**Given request**
Find each line in the items below that contains the string "tuning" with the same capitalization, and copy those lines out.

[Stored entries]
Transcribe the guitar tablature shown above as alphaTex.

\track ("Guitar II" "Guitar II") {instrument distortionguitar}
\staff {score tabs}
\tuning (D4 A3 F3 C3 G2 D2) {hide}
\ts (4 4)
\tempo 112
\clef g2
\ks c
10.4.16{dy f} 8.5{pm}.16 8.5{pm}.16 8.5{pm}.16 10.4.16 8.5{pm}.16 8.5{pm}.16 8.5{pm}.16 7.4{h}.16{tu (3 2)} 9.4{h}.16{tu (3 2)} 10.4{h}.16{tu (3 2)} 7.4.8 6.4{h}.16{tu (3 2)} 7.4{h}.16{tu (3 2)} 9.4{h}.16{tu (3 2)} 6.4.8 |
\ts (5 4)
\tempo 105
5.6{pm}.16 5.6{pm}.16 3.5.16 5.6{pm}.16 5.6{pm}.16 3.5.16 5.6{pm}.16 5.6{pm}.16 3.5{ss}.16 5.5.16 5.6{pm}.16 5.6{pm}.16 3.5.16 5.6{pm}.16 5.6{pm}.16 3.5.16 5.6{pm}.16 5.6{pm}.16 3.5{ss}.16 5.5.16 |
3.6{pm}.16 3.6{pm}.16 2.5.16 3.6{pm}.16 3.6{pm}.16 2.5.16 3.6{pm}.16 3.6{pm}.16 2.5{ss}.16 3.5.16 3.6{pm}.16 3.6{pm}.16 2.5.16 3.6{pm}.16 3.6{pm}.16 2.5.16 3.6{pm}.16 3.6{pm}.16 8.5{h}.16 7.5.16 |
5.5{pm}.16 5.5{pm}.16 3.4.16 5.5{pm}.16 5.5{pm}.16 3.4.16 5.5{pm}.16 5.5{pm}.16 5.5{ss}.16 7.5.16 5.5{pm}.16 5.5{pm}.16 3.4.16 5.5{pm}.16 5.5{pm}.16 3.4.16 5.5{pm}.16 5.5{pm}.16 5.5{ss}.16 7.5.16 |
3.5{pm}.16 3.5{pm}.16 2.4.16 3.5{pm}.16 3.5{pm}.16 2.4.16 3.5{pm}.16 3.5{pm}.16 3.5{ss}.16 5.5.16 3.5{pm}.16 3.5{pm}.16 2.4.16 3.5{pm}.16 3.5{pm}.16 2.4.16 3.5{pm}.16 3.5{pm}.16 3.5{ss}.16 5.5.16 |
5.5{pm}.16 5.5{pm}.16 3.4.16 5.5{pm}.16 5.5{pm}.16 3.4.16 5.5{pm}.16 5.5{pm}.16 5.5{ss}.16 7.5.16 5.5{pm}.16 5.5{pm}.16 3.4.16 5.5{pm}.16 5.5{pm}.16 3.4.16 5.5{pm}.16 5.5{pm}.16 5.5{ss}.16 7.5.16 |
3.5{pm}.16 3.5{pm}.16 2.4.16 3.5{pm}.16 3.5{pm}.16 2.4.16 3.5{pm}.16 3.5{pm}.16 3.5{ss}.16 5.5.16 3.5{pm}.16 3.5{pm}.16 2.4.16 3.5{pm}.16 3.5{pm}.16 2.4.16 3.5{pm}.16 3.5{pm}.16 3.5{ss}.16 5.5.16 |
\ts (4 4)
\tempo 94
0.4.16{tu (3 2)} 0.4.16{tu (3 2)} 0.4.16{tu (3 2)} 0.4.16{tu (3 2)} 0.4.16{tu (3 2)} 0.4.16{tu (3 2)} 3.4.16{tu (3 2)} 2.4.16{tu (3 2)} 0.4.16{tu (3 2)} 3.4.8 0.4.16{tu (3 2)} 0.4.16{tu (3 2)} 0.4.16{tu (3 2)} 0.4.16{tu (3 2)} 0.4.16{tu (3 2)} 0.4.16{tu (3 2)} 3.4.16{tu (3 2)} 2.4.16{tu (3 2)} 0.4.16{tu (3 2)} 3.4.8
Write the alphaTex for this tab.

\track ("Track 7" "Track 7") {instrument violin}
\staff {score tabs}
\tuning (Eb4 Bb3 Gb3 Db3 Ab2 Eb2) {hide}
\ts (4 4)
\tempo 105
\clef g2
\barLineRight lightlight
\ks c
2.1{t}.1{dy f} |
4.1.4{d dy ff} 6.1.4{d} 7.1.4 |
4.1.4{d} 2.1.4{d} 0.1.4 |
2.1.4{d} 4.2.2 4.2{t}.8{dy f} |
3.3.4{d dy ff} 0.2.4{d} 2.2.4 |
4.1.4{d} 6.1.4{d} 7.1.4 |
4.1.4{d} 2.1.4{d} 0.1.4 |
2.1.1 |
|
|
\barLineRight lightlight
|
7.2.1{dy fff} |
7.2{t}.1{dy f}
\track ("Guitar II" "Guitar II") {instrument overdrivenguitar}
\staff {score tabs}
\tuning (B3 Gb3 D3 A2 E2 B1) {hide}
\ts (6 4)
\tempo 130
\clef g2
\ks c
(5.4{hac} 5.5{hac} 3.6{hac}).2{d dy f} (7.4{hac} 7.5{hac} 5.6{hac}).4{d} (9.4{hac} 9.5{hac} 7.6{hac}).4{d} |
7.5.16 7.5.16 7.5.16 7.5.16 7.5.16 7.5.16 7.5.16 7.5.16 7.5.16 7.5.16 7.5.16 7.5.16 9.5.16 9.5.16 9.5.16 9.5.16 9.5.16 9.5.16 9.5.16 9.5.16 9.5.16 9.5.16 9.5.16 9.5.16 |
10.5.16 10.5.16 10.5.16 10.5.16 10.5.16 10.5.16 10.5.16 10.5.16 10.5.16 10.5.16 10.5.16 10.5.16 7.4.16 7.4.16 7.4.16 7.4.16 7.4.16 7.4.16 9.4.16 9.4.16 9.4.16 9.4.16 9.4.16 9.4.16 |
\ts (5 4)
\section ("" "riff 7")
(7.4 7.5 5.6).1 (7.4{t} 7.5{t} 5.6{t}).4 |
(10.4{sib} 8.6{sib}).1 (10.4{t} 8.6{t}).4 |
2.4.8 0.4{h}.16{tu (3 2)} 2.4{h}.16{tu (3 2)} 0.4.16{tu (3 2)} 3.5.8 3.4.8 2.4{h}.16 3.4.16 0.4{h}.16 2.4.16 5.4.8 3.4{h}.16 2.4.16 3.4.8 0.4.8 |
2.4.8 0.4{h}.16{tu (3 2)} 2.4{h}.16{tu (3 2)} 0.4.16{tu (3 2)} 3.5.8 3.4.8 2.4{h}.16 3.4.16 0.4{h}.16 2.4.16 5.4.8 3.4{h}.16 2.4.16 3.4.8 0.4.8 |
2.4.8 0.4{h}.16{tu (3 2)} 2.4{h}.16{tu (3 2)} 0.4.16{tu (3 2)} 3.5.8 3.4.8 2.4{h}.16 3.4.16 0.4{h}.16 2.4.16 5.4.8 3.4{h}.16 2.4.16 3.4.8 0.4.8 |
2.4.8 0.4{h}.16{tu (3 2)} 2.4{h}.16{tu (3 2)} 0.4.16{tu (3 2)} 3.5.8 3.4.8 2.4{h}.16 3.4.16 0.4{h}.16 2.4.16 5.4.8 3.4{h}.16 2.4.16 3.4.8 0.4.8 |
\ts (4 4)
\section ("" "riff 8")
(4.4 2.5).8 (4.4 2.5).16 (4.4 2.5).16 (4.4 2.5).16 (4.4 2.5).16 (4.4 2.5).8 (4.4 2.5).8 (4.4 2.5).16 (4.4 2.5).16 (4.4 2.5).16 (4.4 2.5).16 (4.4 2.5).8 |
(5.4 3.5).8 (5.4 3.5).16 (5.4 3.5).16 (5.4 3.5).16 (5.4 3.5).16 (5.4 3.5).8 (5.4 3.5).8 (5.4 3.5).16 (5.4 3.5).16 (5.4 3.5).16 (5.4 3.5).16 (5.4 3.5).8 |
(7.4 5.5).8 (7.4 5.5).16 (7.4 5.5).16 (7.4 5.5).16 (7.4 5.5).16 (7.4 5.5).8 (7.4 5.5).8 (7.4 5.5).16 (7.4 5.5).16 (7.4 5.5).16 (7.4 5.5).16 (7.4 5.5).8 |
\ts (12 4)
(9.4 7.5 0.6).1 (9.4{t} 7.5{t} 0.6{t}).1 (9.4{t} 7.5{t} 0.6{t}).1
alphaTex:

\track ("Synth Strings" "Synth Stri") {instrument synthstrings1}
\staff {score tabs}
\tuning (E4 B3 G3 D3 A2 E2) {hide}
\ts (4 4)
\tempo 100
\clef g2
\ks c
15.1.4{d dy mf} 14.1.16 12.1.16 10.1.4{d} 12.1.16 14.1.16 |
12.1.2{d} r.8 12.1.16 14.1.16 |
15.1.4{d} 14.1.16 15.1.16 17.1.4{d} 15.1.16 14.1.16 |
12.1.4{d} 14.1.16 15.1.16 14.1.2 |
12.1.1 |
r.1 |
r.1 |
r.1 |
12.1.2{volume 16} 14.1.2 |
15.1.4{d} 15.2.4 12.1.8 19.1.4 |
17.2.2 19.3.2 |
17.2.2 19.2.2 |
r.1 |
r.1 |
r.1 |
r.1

**Completed exercise**
\tuning (D4 A3 F3 C3 G2 D2) {hide}
\tuning (Eb4 Bb3 Gb3 Db3 Ab2 Eb2) {hide}
\tuning (B3 Gb3 D3 A2 E2 B1) {hide}
\tuning (E4 B3 G3 D3 A2 E2) {hide}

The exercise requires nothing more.